It was the opposite of what I had read the children here were like. Every cycle tourers’ blog I read told tales of the menacing kids who would throw stones at them, try to rob things off the bike, shout out curse words or spit at them. Every blog I read of cyclists who had cycled the King’s Highway as far as Karak had been attacked by stone throwing kids! Even in the Lonely Planet for Jordan there is a piece in there saying that it is impossible to avoid the stone throwing kids, saying most boys between 3 and 20 engage in the hobby. ( http://www.lonelyplanet.com/jordan/transport/getting-around ) With this in mind I was well prepared for this when I turned onto the King’s Highway.
After climbing for a while on the Desert Highway I reached the turnoff for the King’s Highway. I left the heavy traffic behind me and began my cycle along this quiet and hilly road.
The King’s Highway is supposed to be one of the oldest routes in the world still in use today. It was built for a king many years ago for his passage through the mountains of Jordan. He obviously wasn’t travelling by bike as there were some pretty steep climbs on this road! It was completely different from the Desert Highway, there was very little traffic except for the odd bus or rental car heading for Petra and the scenery was more impressive with the road dropping away on both sides to reveal barren mountains.
On reaching the first village I was keeping an eye out for any stone throwing kids. I went at a fast pace through the village hoping not to draw any attention. But inevitably I did draw the attention of the kids. But instead of throwing stones at me or shouting abuse they were just like the kids I had met earlier in the day, running out to meet me, shouting hello, asking where I was from and welcoming me to Jordan. The same happened me again in the next village. I was suspicious, was I being lulled into a false sense of security! In the end the day passed with no incidents at all. With nothing to worry about I was able to enjoy this road to it’s full extent. The scenery really was fantastic, definitely the best I had seen on the journey so far and the fact the road was quiet meant I had a great end to the day cycling along this road as the day drew to a close.

————

> **To do**
1. Translate this sentence from the account of cycling the King’s Highway into Spanish: "After climbing for a while on the Desert Highway I reached the turnoff for the King’s Highway."
2. Pick up the account of cycling the King’s Highway after its last sentence and continue it.
The records come from a separate source and are not part of the text above.

> **The data**
————

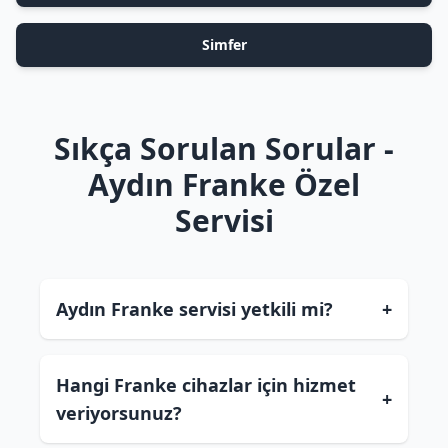
Simfer
Sıkça Sorulan Sorular -
Aydın Franke Özel
Servisi
Aydın Franke servisi yetkili mi?
+
Hangi Franke cihazlar için hizmet
+
veriyorsunuz?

————

> **Results for the exercise**
1. Tras subir durante un rato por la Carretera del Desierto, llegué al desvío hacia la Carretera del Rey.

2.
Expecting to receive harsh treatment and abuse on this road I was delighted to find it the opposite. So I was upbeat when I finally reached the long descent down to Wadi Musa. There had been a nice bit of climbing today, mostly against the wind and it took 7:30 hours of cycling to reach Wadi Musa in the end. In that time I had eaten 4 packets of biscuits and a full swiss roll! The latter was eaten when I was fairly low on energy. A swiss roll is a sort of chocolate log that is usually cut into slices and shared among the family. It would usually last a day or two in my house back home. Here though I was so hungry I ate one out of my hands in one go! As I was doing this of course a bus load of tourists pulled up to take photos by a rock formation in front of me. I’m sure I looked like a complete savage to them, stuffing my face with an entire swiss roll but it had to be done to get some energy into me!
Descending into Wadi Musa I ended up in the hostel I had got the name of this morning. I was delighted to find out it had an all you can eat buffet for 5JD! It was well worth it and I had 2 full plates of rice, chicken, felafel and spagetti bolognaise. My appetite had gone a bit out of control with all this cycling! I spent the evening watching Indiana Jones in the hostel common room and chatting to Dan and Emily, two of the backpackers I had met on the ferry. They were very well travelled and had been to many of the places in Central Asia and Mongolia that I hope to visit. Their tales made me look forward to my (all going well) future trip there even more. We had a good chat and in the end I didn’t get to bed until 1:30. So all I would be able to get was 4 hours sleep before my full one day assault on Petra tomorrow!